Le carton exécuté d'après le « petit patron », ou maquette
Lorsque le créateur fournit seulement un modèle à échelle réduite – esquisse ou dessin –, un peintre différent peut être chargé d'exécuter le carton destiné aux lissiers. Charles Le Brun donnait des dessins pour les tapisseries dont les cartons étaient exécutés par les peintres des Gobelins spécialisés dans chaque genre. Les esquisses de François Boucher (musée de Besançon) permirent à Du Mons de peindre les cartons de la tenture Chinoise tissée à Beauvais. Récemment, Pierre Baudouin a su traduire en fonction de la technique et de la matière même de la tapisserie les œuvres de Le Corbusier, Picasso, Braque.
De nos jours, le carton peut être peint à l'huile ou à la gouache sur toile, sur carton ou sur papier ; le procédé des papiers collés fut utilisé par Henri Matisse pour ses cartons de la tenture Polynésie (Beauvais, 1946). Il arrive que le carton soit seulement dessiné ; il est alors numéroté ; les couleurs sont indiquées par un chiffre qui renvoie à une gamme déterminée. C'est la technique mise au point par Jean Lurçat (ses cartons sont à la fois numérotés et peints sommairement à la gouache). Enfin, le carton peut être simplement l'agrandissement photographique en noir et blanc de la maquette colorée de l'artiste. Celle-ci servira de référence au cours du tissage.

EXERCICE PROPOSÉ 1: Récrivez les enregistrements depuis leur début jusqu'à la ligne contenant « 5: (384, 302) », cette ligne comprise, en remplaçant « Track » par « Follow » et en laissant tout le reste inchangé.
Le texte et les enregistrements forment deux documents distincts, sans rapport entre eux.

ENREGISTREMENTS FOURNIS:
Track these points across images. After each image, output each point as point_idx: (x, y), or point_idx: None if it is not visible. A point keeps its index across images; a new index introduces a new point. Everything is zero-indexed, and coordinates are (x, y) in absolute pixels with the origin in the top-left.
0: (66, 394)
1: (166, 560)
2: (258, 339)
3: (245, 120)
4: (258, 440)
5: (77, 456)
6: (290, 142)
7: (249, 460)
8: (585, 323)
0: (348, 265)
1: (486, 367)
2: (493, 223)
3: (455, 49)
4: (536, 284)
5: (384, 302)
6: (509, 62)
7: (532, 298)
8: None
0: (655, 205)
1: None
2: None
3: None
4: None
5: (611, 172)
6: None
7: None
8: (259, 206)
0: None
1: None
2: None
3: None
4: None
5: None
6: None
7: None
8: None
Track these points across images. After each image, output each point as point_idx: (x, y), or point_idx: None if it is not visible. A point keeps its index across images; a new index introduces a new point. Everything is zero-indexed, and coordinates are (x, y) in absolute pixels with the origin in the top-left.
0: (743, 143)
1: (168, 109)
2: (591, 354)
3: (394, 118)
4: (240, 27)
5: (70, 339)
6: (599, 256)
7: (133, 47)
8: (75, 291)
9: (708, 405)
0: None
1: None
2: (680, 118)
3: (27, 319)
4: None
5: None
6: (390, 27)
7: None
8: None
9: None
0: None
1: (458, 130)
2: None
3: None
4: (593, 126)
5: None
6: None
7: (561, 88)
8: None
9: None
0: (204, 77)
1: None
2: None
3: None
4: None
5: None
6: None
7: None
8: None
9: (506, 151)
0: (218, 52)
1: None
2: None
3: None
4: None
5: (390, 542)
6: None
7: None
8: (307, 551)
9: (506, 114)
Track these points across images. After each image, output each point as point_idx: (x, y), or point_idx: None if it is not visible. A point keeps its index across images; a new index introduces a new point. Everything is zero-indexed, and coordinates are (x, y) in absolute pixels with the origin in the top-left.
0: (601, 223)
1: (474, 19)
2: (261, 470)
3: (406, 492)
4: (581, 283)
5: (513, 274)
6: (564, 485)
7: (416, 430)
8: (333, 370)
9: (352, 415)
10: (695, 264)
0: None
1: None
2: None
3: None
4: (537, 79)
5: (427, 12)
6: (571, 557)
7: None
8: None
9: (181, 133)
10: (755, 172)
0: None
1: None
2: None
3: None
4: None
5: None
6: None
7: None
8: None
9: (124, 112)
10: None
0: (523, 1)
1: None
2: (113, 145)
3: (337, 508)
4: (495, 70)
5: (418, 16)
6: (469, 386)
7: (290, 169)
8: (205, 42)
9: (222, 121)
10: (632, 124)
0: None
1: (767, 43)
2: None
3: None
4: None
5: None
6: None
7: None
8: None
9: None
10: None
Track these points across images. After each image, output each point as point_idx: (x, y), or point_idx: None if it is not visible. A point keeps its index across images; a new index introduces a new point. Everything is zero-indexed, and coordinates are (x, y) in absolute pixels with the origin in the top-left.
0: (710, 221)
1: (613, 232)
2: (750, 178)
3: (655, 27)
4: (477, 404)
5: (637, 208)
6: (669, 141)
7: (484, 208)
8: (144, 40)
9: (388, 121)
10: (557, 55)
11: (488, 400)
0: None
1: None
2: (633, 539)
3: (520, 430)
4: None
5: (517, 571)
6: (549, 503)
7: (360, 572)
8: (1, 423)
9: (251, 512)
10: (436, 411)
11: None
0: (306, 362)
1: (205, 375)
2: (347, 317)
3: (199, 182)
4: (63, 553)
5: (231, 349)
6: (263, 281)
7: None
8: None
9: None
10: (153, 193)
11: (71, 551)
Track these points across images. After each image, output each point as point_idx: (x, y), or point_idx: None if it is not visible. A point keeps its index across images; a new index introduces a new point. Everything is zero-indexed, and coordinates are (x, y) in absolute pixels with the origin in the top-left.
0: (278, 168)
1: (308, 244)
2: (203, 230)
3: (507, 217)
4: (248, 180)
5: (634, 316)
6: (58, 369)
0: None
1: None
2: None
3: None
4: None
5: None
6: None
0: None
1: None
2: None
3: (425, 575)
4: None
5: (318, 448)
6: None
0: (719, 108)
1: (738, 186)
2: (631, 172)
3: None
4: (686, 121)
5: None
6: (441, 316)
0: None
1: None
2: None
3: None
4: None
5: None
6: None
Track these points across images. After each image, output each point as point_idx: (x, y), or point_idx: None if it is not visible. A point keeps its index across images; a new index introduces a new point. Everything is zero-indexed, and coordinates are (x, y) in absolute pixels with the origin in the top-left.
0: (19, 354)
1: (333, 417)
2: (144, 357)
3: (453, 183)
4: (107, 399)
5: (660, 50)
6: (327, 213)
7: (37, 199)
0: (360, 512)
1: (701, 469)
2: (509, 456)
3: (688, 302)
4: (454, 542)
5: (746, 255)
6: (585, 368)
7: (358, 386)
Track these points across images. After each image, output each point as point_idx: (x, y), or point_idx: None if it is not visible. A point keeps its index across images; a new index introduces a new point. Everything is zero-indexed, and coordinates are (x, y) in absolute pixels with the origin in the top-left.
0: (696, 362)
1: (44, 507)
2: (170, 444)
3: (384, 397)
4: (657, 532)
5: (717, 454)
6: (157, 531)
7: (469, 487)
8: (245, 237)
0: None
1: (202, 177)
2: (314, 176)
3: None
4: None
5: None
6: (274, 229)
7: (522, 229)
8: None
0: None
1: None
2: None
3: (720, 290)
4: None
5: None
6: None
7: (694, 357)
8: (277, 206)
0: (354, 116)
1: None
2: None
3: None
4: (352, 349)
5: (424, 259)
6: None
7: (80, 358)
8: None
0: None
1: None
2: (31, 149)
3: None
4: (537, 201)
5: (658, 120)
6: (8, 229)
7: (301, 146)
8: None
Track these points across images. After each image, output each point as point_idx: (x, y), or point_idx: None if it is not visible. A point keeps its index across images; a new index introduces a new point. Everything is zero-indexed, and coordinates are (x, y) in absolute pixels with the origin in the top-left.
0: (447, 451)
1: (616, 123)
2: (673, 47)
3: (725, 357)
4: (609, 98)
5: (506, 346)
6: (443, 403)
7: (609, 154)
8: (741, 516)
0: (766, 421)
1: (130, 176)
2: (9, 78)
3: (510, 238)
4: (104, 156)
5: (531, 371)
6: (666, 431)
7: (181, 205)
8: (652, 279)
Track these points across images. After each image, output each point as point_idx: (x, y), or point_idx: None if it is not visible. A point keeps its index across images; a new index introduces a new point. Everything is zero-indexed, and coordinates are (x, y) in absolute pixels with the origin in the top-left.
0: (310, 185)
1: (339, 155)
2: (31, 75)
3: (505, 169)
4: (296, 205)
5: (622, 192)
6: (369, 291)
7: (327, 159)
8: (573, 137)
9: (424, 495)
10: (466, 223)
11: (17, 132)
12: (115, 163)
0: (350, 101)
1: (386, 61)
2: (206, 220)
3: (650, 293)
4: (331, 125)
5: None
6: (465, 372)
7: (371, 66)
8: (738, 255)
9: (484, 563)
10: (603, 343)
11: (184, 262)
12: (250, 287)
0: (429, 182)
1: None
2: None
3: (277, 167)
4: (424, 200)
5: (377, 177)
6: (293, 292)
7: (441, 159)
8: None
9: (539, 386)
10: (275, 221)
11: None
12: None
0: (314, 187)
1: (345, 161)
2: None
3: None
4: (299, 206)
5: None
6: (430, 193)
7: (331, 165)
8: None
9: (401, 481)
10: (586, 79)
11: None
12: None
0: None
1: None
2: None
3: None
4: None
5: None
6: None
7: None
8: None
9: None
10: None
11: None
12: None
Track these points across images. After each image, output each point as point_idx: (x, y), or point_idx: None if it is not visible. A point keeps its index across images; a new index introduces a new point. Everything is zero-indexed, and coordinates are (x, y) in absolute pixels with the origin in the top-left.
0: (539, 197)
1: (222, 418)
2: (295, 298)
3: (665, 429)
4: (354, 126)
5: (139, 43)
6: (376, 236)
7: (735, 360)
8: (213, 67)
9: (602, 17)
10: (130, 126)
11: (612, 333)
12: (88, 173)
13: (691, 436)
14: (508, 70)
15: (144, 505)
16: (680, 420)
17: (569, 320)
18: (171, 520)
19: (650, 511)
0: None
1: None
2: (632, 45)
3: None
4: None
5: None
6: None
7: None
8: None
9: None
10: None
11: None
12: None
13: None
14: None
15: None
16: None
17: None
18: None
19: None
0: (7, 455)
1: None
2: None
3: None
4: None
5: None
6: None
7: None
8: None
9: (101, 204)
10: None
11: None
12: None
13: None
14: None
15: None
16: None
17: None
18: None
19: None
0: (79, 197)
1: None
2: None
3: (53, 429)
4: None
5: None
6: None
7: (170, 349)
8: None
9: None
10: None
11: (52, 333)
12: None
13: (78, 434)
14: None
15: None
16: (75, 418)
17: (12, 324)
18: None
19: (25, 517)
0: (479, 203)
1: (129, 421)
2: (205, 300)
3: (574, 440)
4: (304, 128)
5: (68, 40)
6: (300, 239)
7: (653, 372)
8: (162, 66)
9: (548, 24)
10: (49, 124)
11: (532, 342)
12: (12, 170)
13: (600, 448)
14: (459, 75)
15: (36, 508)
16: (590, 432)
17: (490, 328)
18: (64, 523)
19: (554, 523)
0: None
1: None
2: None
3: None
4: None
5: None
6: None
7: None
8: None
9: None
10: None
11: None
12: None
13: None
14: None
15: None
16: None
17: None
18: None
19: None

EXERCICE PROPOSÉ 2: D'après le texte sur les cartons de tapisserie, quel procédé Henri Matisse employa-t-il pour ses cartons de la tenture Polynésie ?

SOLUTION RÉDIGÉE 1:
Follow these points across images. After each image, output each point as point_idx: (x, y), or point_idx: None if it is not visible. A point keeps its index across images; a new index introduces a new point. Everything is zero-indexed, and coordinates are (x, y) in absolute pixels with the origin in the top-left.
0: (66, 394)
1: (166, 560)
2: (258, 339)
3: (245, 120)
4: (258, 440)
5: (77, 456)
6: (290, 142)
7: (249, 460)
8: (585, 323)
0: (348, 265)
1: (486, 367)
2: (493, 223)
3: (455, 49)
4: (536, 284)
5: (384, 302)

SOLUTION RÉDIGÉE 2: Le procédé des papiers collés.